On that left panel, you can also click the Acquire tab button, which allows you to get images directly from a scanner, if the computer you’re using has a scanner connected.

Once you have the images you want, click the Recognize button to recognize the text on the page. Please note that if you have multiple images added, you’ll need to click this button for every page.

If you want to perform recognition on a language other than English, click the arrow next to Recognize. You’ll need to have that language installed, but you can install additional languages by clicking “Manage Languages” in the dropdown appears. If the language is already installed, you can go to the first option listed in the dropdown to select a different language.

Viewing the OCR Result

In this example, I will be performing OCR on this letter by Franklin D. Roosevelt:

Raw scanned image of a typewritten letter signed by Franklin Roosevelt

This 1928 letter from Franklin D. Roosevelt to D. H. Mudge Sr. is courtesy of Madison Historical: The Online Encyclopedia and Digital Archive for Madison County Illinois. https://madison-historical.siue.edu/archive/items/show/819

Once you’ve performed OCR, there will be an output panel on the right. There are a series of buttons above the result. Click the button on the far right to view the text result overlaid on top of the image:

The text result of performing OCR on the FDR letter overlaid on the original scan.

Here is the the text overlaid on an image of the original scan. Note how the scan is slightly transparent now to make the text easier to read.

Correcting OCR

The OCR process did a pretty good job with this example, but it there are a handful of errors. You can click on any of the words of text to show them on the right panel. I will click on the “eclnowledgment” at the end of the letter to correct it. It will then jump to that part of the hOCR “tree” on the right:

hOCR tree in gImageReader, which shows the recognition result of each word in a tree-like structure.

The hOCR tree in gImageReader, which also shows OCR result.

Note in this screenshot I have clicked the second button from the right to show the confidence values, where the higher the number, the higher the confidence Tesseract has with the result. In this case, it is 67% sure that eclnowledgement is correct. Since it obviously isn’t correct, we can type new text by double-clicking on the word in this panel and type “acknowledgement.” You can do this for any errors on the page.

Other correction tips:

  1. If there are any regions that are not text that it is still recognizing, you can right click them on the right and delete them.
  2. You can change the recognized font and its size by going to the bottom area labeled “Properties.” Font size is controlled by the x_fsize field, and x_font has a dropdown where you can select a font.
  3. It is also possible to change the area of the blue word box once it is selected, simply by clicking and dragging the edges and corners.
  4. If there is an area of text that was not captured by the recognition, you can also right click in the hOCR “tree” to add text blocks, paragraphs, textlines, and words to the document. This allows you to draw a box on image and then type what the text says.

Exporting to PDF

Once you are done making OCR corrections, you can export to a searchable PDF. To do so, click the Export button above the hOCR “tree,” which is the third button from the left. Then, select export to PDF. It then gives you several options to set the compression and quality of the PDF image, and once you click OK, it should export the PDF.

Conclusion

Unfortunately, there are some limitations to gImageViewer, as can often be the case with free, open source software. Here are some potential problems you may have with this program:

  1. While you can add new areas to recognize with OCR, there is not a way to change the order of these elements inside the hOCR “tree,” which could be an issue if you are trying to make the reading order clear for accessibility reasons. One potential workaround could be to use the Reading Order options on Adobe Acrobat, which you can read about in this libguide.

WORK INSTRUCTION 1 —
Please write out the gImageReader guide between "Note in this" and "errors on the page.", inclusive.
WORK INSTRUCTION 2 —
Extend the gImageReader guide from the point where it stops, starting after its last sentence.

GIVEN DATA —
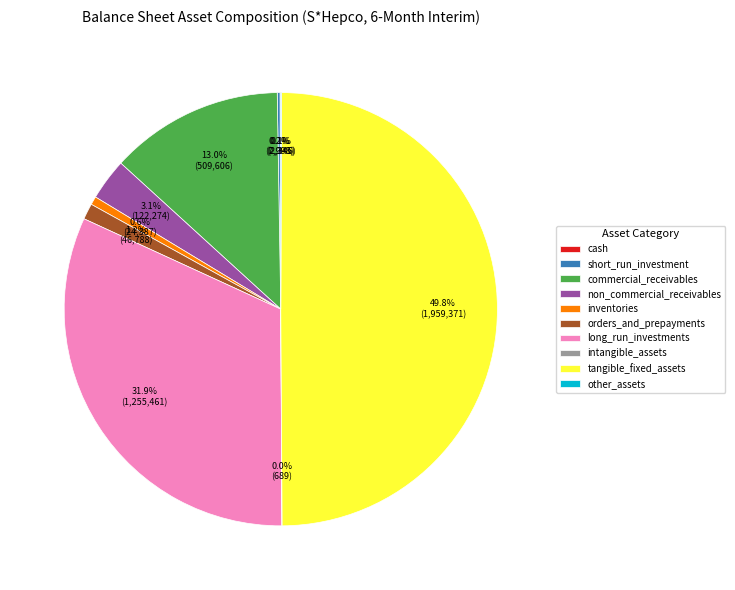

Is the sum of orders_and_prepayments and non_commercial_receivables greater than half?

No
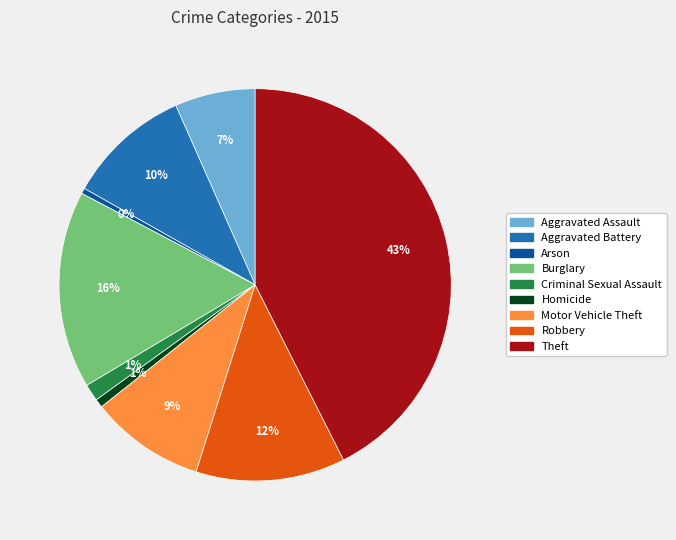

Combined, do Homicide and Robbery account for over 50%?

No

RESPONSE AREA 1 —
Note in this screenshot I have clicked the second button from the right to show the confidence values, where the higher the number, the higher the confidence Tesseract has with the result. In this case, it is 67% sure that eclnowledgement is correct. Since it obviously isn’t correct, we can type new text by double-clicking on the word in this panel and type “acknowledgement.” You can do this for any errors on the page.

RESPONSE AREA 2 —
  2. You cannot show the areas of the document that are in a recognition box unless you click on a word, unlike ABBYY FineReader which shows all recognition areas at once on the original image.
  3. You cannot perform recognition on all pages at once. You have to click the recognition button individually for each page.
  4. Though there are some image correction options to improve OCR, such as brightness, contrast, and rotation, it does not have as many options as ABBYY FineReader.

gImageViewer is not nearly as user friendly or have all of the features that ABBYY FineReader has, so you will probably want to use ABBYY if it is available to you. However, I find gImageViewer a pretty good program that can meet most general OCR needs.

Scholarly Commons Software: Open Source Alternatives

Hello from home to all my fellow (new) work-from-homers!

In light of measures taken to protect public health, it can feel as though our work schedules have been shaken up. However, we are here to help you get back on track and the first thing to do is make sure you have all the tools necessary to be successful at home.

Continue reading

A Brief Explanation of GitHub for Non-Software-Developers

GitHub is a platform mostly used by software developers for collaborative work. You might be thinking “I’m not a software developer, what does this have to do with me?” Don’t go anywhere! In this post I explain what GitHub is and how it can be applied to collaborative writing for non-programmers. Who knows, GitHub might become your new best friend.

Gif of a cat typing

You don’t need to be a computer wiz to get Git.

Picture this: you and some colleagues have similar research interests and want to collaborate on a paper. You have divided the writing work to allow each of you to work on a different element of the paper. Using a cloud platform like Google Docs or Microsoft Word online you compile your work, but things start to get messy. Edits are made on the document and you are unsure who made them or why. Elements get deleted and you do not know how to retrieve your previous work. You have multiple files saved on your computer with names like “researchpaper1.dox”, “researchpaper1 with edits.dox” and “research paper1 with new edits.dox”. Managing your own work is hard enough but when collaborators are added to the mix it just becomes unmanageable. After a never ending reply-all email chain and what felt like the longest meeting of all time, you and your colleagues are finally on the same page about the writing and editing of your paper. It just makes you think, there has got to be a better way to do this. Issues with collaboration are not exclusive to writing, they happen all the time in programming, which is why software-developers came up with version control systems like Git and GitHub.

Gif of Spongebob running around an office on fire with paper and filing cabinets on the floor

Managing versions of your work can be stressful. Don’t panic because GitHub can help.

GitHub allows developers to work together through branching and merging. Branching is the process by which the original file or source code is duplicated into clone files. These clones contain all the elements already in the original file and can be worked in independently. Developers use these clones to write and test code before combining it with the original code. Once their version of the code is ready they integrate or “push” it into the source code in a process called merging. Then, other members of the team are alerted of these changes and can “pull” the merged code from the source code into their respective clones. Additionally, every version of the project is saved after changes are made, allowing users to consult previous versions. Every version of your project is saved with with descriptions of what changes were made in that particular version, these are called commits. Now, this is a simplified explanation of what GitHub does but my hope is that you now understand GitHub’s applications because what I am about to say next might blow your mind: GitHub is not just for programmers! You do not need to know any coding to work with GitHub. After all, code and written language are very similar.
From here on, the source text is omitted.